THE STONE AGE.—PICTURE OF ADAM AND EVE.—HOW EVE CUT THE APPLE.—MINERS OF ANCIENT TIMES.—DISCOVERY OF STONE IMPLEMENTS.—THE INVENTION OF FIRE.—HOW GOLD WAS FOUND.—COPPER AND BRONZE.—THE BRONZE AGE.—IRON AND ITS USES.—MINERAL PRODUCTIONS OF DIFFERENT COUNTRIES.—QUICKSILVER IN SPAIN AND CALIFORNIA.—THE WEALTH OF NEVADA.—ROMANTIC STORY OF THE COMSTOCK LODE.—MINERAL FUTURE OF AMERICA.

The most extensively worked mineral substance at the present day is coal, yet it is the most recent of mineral discoveries. Iron, copper, tin, and nearly all the metals were dug from the earth, and used long before the value of mineral coal was known.

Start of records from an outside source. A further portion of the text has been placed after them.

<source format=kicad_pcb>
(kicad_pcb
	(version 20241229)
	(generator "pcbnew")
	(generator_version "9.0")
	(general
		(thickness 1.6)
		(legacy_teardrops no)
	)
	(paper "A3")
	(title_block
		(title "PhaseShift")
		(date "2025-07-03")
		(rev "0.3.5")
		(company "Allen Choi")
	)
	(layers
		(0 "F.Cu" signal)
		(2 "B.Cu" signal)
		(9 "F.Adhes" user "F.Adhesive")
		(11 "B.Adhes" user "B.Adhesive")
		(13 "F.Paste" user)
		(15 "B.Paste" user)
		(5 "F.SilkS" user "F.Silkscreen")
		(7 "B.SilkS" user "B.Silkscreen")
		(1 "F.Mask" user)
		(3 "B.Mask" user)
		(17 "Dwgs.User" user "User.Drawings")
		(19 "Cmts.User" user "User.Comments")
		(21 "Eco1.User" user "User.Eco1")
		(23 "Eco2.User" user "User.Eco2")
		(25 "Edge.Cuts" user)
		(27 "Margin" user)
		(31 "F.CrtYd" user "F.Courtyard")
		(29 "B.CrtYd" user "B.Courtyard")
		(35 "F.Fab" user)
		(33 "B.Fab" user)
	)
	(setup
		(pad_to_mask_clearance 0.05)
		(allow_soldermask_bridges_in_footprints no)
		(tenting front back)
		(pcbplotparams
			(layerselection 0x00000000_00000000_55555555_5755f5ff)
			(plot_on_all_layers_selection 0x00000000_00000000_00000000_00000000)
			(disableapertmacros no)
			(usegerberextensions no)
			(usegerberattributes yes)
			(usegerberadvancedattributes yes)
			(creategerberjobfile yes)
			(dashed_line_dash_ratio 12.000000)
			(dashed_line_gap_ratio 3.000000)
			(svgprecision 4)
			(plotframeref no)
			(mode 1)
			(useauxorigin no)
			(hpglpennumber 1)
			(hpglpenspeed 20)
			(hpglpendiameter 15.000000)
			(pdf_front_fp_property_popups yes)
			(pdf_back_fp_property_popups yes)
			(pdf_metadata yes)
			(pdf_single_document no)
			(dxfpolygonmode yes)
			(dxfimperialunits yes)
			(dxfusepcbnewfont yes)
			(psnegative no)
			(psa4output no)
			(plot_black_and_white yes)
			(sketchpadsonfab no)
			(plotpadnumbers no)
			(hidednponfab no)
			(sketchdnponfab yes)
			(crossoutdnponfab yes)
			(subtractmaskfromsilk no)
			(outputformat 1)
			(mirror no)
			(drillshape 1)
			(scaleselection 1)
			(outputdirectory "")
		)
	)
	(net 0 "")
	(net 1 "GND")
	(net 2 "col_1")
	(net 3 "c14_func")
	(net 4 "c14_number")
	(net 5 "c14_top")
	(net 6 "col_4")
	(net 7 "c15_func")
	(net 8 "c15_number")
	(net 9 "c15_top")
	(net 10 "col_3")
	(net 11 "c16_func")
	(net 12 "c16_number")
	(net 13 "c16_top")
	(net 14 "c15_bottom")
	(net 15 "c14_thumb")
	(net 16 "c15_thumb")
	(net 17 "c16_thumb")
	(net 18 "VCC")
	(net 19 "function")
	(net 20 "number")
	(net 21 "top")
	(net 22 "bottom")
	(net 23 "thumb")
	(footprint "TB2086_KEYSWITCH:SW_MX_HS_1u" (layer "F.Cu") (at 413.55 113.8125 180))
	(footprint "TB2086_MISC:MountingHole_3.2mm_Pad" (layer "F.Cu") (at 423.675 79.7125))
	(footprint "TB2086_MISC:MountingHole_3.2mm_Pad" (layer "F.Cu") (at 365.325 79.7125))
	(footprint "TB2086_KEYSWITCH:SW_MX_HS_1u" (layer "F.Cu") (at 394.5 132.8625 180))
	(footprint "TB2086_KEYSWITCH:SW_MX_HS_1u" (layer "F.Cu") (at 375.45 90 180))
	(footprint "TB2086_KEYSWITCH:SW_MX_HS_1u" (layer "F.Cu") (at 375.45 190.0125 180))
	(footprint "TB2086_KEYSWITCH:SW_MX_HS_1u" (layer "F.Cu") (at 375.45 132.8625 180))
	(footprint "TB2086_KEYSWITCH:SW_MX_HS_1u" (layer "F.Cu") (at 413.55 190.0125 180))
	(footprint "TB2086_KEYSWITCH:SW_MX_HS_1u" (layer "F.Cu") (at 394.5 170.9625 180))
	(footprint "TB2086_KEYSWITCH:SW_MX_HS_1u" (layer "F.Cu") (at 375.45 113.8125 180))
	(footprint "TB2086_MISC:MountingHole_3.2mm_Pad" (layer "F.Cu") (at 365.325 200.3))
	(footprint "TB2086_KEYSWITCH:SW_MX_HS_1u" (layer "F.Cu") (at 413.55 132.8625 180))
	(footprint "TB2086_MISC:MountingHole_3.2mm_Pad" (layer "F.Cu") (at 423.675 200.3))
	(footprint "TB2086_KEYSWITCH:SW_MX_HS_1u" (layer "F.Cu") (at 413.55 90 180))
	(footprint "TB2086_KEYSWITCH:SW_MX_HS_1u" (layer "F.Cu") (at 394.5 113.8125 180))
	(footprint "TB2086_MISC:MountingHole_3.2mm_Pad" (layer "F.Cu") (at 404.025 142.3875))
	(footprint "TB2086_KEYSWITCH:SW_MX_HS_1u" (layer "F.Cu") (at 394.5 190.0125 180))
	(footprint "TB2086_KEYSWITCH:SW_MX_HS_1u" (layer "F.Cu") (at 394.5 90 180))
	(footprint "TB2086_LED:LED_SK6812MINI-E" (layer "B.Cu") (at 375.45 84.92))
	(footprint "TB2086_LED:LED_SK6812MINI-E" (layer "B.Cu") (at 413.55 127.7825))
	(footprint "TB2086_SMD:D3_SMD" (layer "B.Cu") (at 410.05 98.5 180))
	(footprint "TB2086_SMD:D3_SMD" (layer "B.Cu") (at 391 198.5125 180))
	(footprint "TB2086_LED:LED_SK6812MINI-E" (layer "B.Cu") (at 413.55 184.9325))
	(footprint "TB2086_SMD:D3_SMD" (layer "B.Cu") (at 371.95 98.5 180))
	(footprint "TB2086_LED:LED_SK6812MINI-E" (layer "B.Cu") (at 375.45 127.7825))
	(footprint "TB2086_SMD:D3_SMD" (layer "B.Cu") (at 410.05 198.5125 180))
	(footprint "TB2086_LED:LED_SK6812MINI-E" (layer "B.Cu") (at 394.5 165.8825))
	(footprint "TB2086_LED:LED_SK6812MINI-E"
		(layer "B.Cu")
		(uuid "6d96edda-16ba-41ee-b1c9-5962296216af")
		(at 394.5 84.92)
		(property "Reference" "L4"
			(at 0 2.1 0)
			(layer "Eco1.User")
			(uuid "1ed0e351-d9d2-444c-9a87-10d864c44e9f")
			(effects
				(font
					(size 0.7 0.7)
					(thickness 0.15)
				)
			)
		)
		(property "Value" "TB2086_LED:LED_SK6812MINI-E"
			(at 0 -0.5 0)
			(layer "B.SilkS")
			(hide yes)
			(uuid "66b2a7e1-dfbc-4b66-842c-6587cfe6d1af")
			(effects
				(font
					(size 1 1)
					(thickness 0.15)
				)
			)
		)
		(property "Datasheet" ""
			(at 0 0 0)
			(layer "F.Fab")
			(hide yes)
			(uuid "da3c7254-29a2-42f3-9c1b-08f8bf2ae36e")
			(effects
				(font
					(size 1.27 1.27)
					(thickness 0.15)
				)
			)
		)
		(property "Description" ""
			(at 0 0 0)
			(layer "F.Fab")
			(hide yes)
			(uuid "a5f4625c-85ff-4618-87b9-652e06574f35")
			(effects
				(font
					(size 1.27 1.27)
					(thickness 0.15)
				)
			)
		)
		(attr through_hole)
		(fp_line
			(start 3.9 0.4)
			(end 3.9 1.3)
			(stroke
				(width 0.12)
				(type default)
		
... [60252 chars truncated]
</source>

In the earliest days of mankind, tools for various uses were made of wood, bones, or stone. The first tools were undoubtedly of wood, but the material was so perishable in its nature that no specimens from those early days have come down to us. Stone, being a harder substance than wood, and much more durable in its character, rapidly took its place. The period when the human race was in its infancy has been properly classified as the “Age of Stone,” for the reason that man at that time was ignorant of the use of metal. Many implements from the stone age have come down to us, and are found in various parts of the world. In the copper mines on the shores of Lake Superior, many tools have been found which were used by a race long extinct, and of which we have no history.

In opening one of these mines, several years ago, more than a hundred stone axes and wedges were discovered near a large mass of native copper, which had been moved a short distance, and supported upon sticks of timber.

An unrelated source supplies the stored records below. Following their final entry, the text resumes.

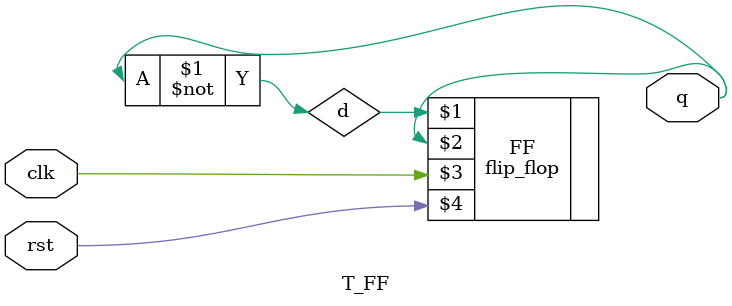
<source format=v>
`timescale 1ns/1ps

module T_FF(q, clk, rst);

input clk, rst;
output q;
wire d;


flip_flop FF(d,q,clk, rst);
not n1(d,q);

endmodule


</source>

No implements other than those of stone were found, and all of these had been broken in an unsuccessful attempt to cut the mass of copper in two. In various parts of America, Europe, and Asia, stone implements from the early days of the human race are found, and at the present time there are many savage tribes belonging practically to the stone age.

In some islands of the Pacific the people have not yet emerged from what is to us a very remote period. Barbarism under some circumstances may almost be considered perpetual.

The history of the early days of mankind upon the earth is very largely a matter of conjecture: much of it comes from tradition, and much of it from calculation. The great antiquity of the human race is a recognized fact, and geologists have shown that the period of early barbarism may have extended over tens of thousands of years. Civilization, properly speaking, began only with the discovery of fire and metals.

DISCOVERY OF FIRE.

Some of the Greek mythologists say that Prometheus stole fire from heaven. The more prosaic fact is, that fire was first discovered by means of lightning, which set fire to the forests, and thus revealed to mankind a new element in nature. It is probable that our first parents in the garden of Eden had no knowledge whatever of this element, or of the metals, or even of implements of wood or stone. Consequently the enthusiastic artist of the middle age, who drew a picture of Adam and Eve standing in front of a fire to warm themselves, and represented Eve holding a knife in her hand, with which she was cutting slices from the fatal apple to give to the waiting Adam, was guilty of anachronism.